• **Dataset entries**:
[Start of Attachment]

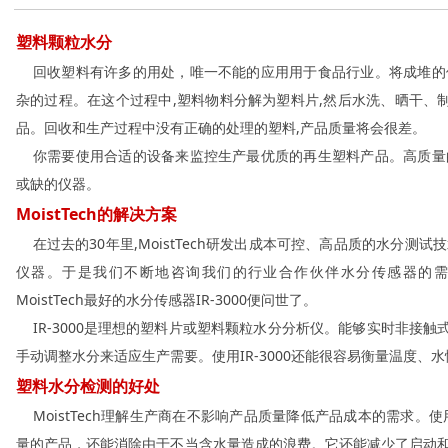
塑料颗粒水分
回收塑料有许多的用处，唯一不能的应用用于食品行业。将成堆的
杂的过程。在这个过程中,塑料物料分解为塑料片,然后水洗、晒干、制
品。回收和生产过程中没有正确的处理的塑料,产品质量将会很差。
你需要使用合适的设备来监控生产最优质的再生塑料产品。高质量
或缺的仪器。
MoistTech的解决方案
在过去的30年里,MoistTech研发出成本可控、高品质的水分测
仪器。于是我们不断地咨询我们的行业合作伙伴水分传感器的需
MoistTech最好的水分传感器IR-3000便问世了。
IR-3000是理想的塑料片或塑料颗粒水分分析仪。能够实时非接触
手动调整水分来适应生产需要。使用IR-3000还能很容易衡量温度、
塑料水分检测的好处
MoistTech理解生产商在不影响产品质量降低产品成本的需求。使用I
量的产品，还能消除由于不当含水量造成的浪费。它还能减少了启动和宕机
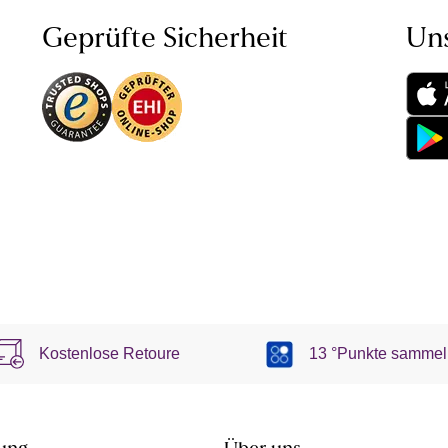
Geprüfte Sicherheit
Un
Kostenlose Retoure
13 °Punkte sammel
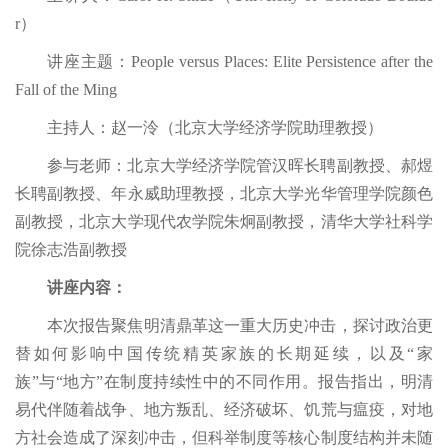
r）
讲座主题：People versus Places: Elite Persistence after the
Fall of the Ming
主持人：赵一泠（北京大学经济学院助理教授）
参与老师：北京大学经济学院管汉晖长聘副教授、郝煜
长聘副教授、年永威助理教授，北京大学光华管理学院颜色
副教授，北京大学现代农学院朱炯副教授，清华大学社科学
院徐志浩副教授
讲座内容：
本次报告聚焦明清鼎革这一重大历史冲击，探讨政治更
替如何影响中国传统精英家族的长期延续，以及“家
族”与“地方”在制度持续性中的不同作用。报告指出，明清
易代伴随着战争、地方叛乱、经济破坏、饥荒与瘟疫，对地
方社会造成了深刻冲击，但科举制度等核心制度结构并未随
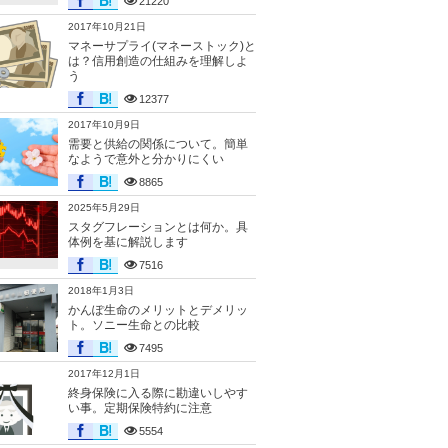
21220
2017年10月21日
マネーサプライ(マネーストック)と
は？信用創造の仕組みを理解しよ
う
12377
2017年10月9日
需要と供給の関係について。簡単
なようで意外と分かりにくい
8865
2025年5月29日
スタグフレーションとは何か。具
体例を基に解説します
7516
2018年1月3日
かんぽ生命のメリットとデメリッ
ト。ソニー生命との比較
7495
2017年12月1日
終身保険に入る際に勘違いしやす
い事。定期保険特約に注意
5554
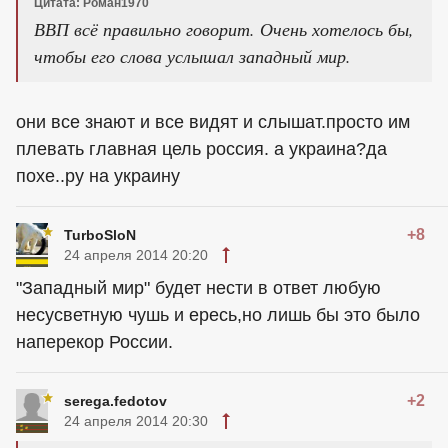
Цитата: Роман1970
ВВП всё правильно говорит. Очень хотелось бы,
чтобы его слова услышал западный мир.
они все знают и все видят и слышат.просто им
плевать главная цель россия. а украина?да
похе..ру на украину
+8
TurboSloN
24 апреля 2014 20:20
"Западный мир" будет нести в ответ любую
несусветную чушь и ересь,но лишь бы это было
наперекор России.
+2
serega.fedotov
24 апреля 2014 20:30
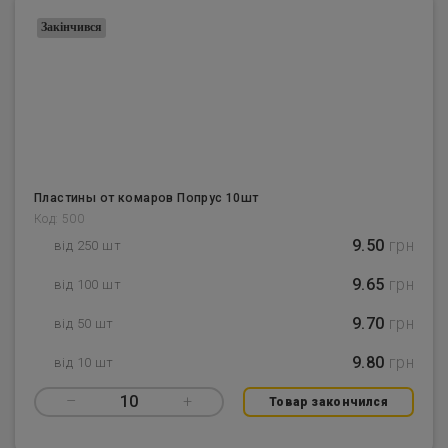
Закінчився
Пластины от комаров Попрус 10шт
Код: 500
9.50
грн
від 250 шт
9.65
грн
від 100 шт
9.70
грн
від 50 шт
9.80
грн
від 10 шт
–
10
+
Товар закончился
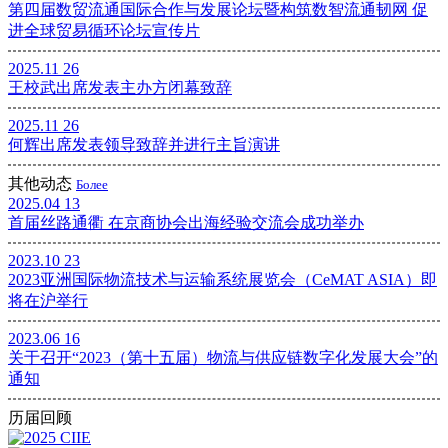
第四届数贸流通国际合作与发展论坛暨构筑数智流通韧网 促
进全球贸易循环论坛宣传片
2025.11
26
王校武出席发表主办方闭幕致辞
2025.11
26
何辉出席发表领导致辞并进行主旨演讲
其他动态
Более
2025.04
13
首届丝路通衢 在京商协会出海经验交流会成功举办
2023.10
23
2023亚洲国际物流技术与运输系统展览会（CeMAT ASIA）即
将在沪举行
2023.06
16
关于召开“2023（第十五届）物流与供应链数字化发展大会”的
通知
历届回顾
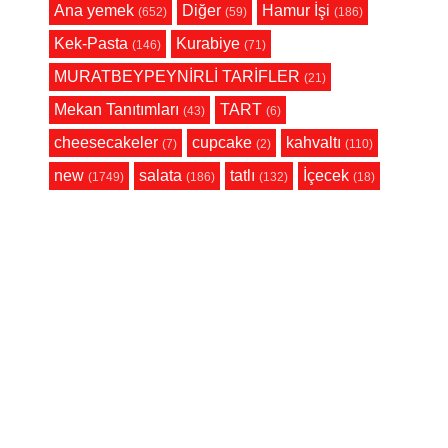
Ana yemek
Diğer
Hamur İşi
(652)
(59)
(186)
Kek-Pasta
Kurabiye
(146)
(71)
MURATBEYPEYNİRLİ TARİFLER
(21)
Mekan Tanıtımları
TART
(43)
(6)
cheesecakeler
cupcake
kahvaltı
(7)
(2)
(110)
new
salata
tatlı
İçecek
(1749)
(186)
(132)
(18)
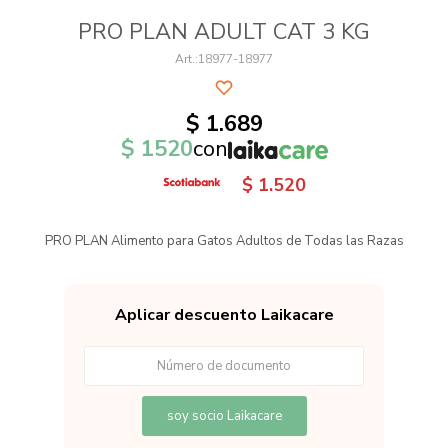
PRO PLAN ADULT CAT 3 KG
18977-18977
$
1.689
$
1520
con
$
1.520
PRO PLAN Alimento para Gatos Adultos de Todas las Razas
Aplicar descuento Laikacare
soy socio Laikacare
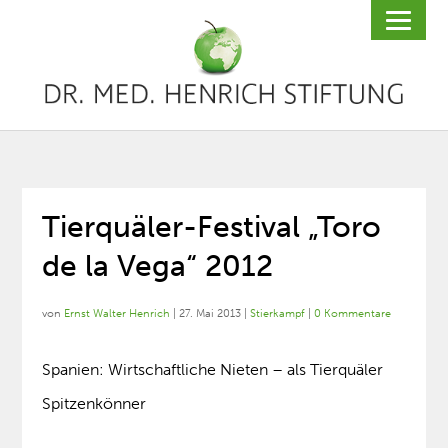
Tierquäler-Festival „Toro
de la Vega“ 2012
von
Ernst Walter Henrich
|
27. Mai 2013
|
Stierkampf
|
0 Kommentare
Spanien: Wirtschaftliche Nieten – als Tierquäler
Spitzenkönner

[End of Attachment]

• **Your goal**: Please copy out all of the text from the records above again, line for line and without changes, leaving out the pictures.

• **Reply**:
塑料颗粒水分
回收塑料有许多的用处，唯一不能的应用用于食品行业。将成堆的
杂的过程。在这个过程中,塑料物料分解为塑料片,然后水洗、晒干、制
品。回收和生产过程中没有正确的处理的塑料,产品质量将会很差。
你需要使用合适的设备来监控生产最优质的再生塑料产品。高质量
或缺的仪器。
MoistTech的解决方案
在过去的30年里,MoistTech研发出成本可控、高品质的水分测
仪器。于是我们不断地咨询我们的行业合作伙伴水分传感器的需
MoistTech最好的水分传感器IR-3000便问世了。
IR-3000是理想的塑料片或塑料颗粒水分分析仪。能够实时非接触
手动调整水分来适应生产需要。使用IR-3000还能很容易衡量温度、
塑料水分检测的好处
MoistTech理解生产商在不影响产品质量降低产品成本的需求。使用I
量的产品，还能消除由于不当含水量造成的浪费。它还能减少了启动和宕机
Geprüfte Sicherheit
Un
Kostenlose Retoure
13 °Punkte sammel
r）
讲座主题：People versus Places: Elite Persistence after the
Fall of the Ming
主持人：赵一泠（北京大学经济学院助理教授）
参与老师：北京大学经济学院管汉晖长聘副教授、郝煜
长聘副教授、年永威助理教授，北京大学光华管理学院颜色
副教授，北京大学现代农学院朱炯副教授，清华大学社科学
院徐志浩副教授
讲座内容：
本次报告聚焦明清鼎革这一重大历史冲击，探讨政治更
替如何影响中国传统精英家族的长期延续，以及“家
族”与“地方”在制度持续性中的不同作用。报告指出，明清
易代伴随着战争、地方叛乱、经济破坏、饥荒与瘟疫，对地
方社会造成了深刻冲击，但科举制度等核心制度结构并未随
21220
2017年10月21日
マネーサプライ(マネーストック)と
は？信用創造の仕組みを理解しよ
う
12377
2017年10月9日
需要と供給の関係について。簡単
なようで意外と分かりにくい
8865
2025年5月29日
スタグフレーションとは何か。具
体例を基に解説します
7516
2018年1月3日
かんぽ生命のメリットとデメリッ
ト。ソニー生命との比較
7495
2017年12月1日
終身保険に入る際に勘違いしやす
い事。定期保険特約に注意
5554
Цитата: Роман1970
ВВП всё правильно говорит. Очень хотелось бы,
чтобы его слова услышал западный мир.
они все знают и все видят и слышат.просто им
плевать главная цель россия. а украина?да
похе..ру на украину
+8
TurboSloN
24 апреля 2014 20:20
"Западный мир" будет нести в ответ любую
несусветную чушь и ересь,но лишь бы это было
наперекор России.
+2
serega.fedotov
24 апреля 2014 20:30
Закінчився
Пластины от комаров Попрус 10шт
Код: 500
9.50
грн
від 250 шт
9.65
грн
від 100 шт
9.70
грн
від 50 шт
9.80
грн
від 10 шт
–
10
+
Товар закончился
第四届数贸流通国际合作与发展论坛暨构筑数智流通韧网 促
进全球贸易循环论坛宣传片
2025.11
26
王校武出席发表主办方闭幕致辞
2025.11
26
何辉出席发表领导致辞并进行主旨演讲
其他动态
Более
2025.04
13
首届丝路通衢 在京商协会出海经验交流会成功举办
2023.10
23
2023亚洲国际物流技术与运输系统展览会（CeMAT ASIA）即
将在沪举行
2023.06
16
关于召开“2023（第十五届）物流与供应链数字化发展大会”的
通知
历届回顾
Ana yemek
Diğer
Hamur İşi
(652)
(59)
(186)
Kek-Pasta
Kurabiye
(146)
(71)
MURATBEYPEYNİRLİ TARİFLER
(21)
Mekan Tanıtımları
TART
(43)
(6)
cheesecakeler
cupcake
kahvaltı
(7)
(2)
(110)
new
salata
tatlı
İçecek
(1749)
(186)
(132)
(18)
PRO PLAN ADULT CAT 3 KG
18977-18977
$
1.689
$
1520
con
$
1.520
PRO PLAN Alimento para Gatos Adultos de Todas las Razas
Aplicar descuento Laikacare
soy socio Laikacare
Tierquäler-Festival „Toro
de la Vega“ 2012
von
Ernst Walter Henrich
|
27. Mai 2013
|
Stierkampf
|
0 Kommentare
Spanien: Wirtschaftliche Nieten – als Tierquäler
Spitzenkönner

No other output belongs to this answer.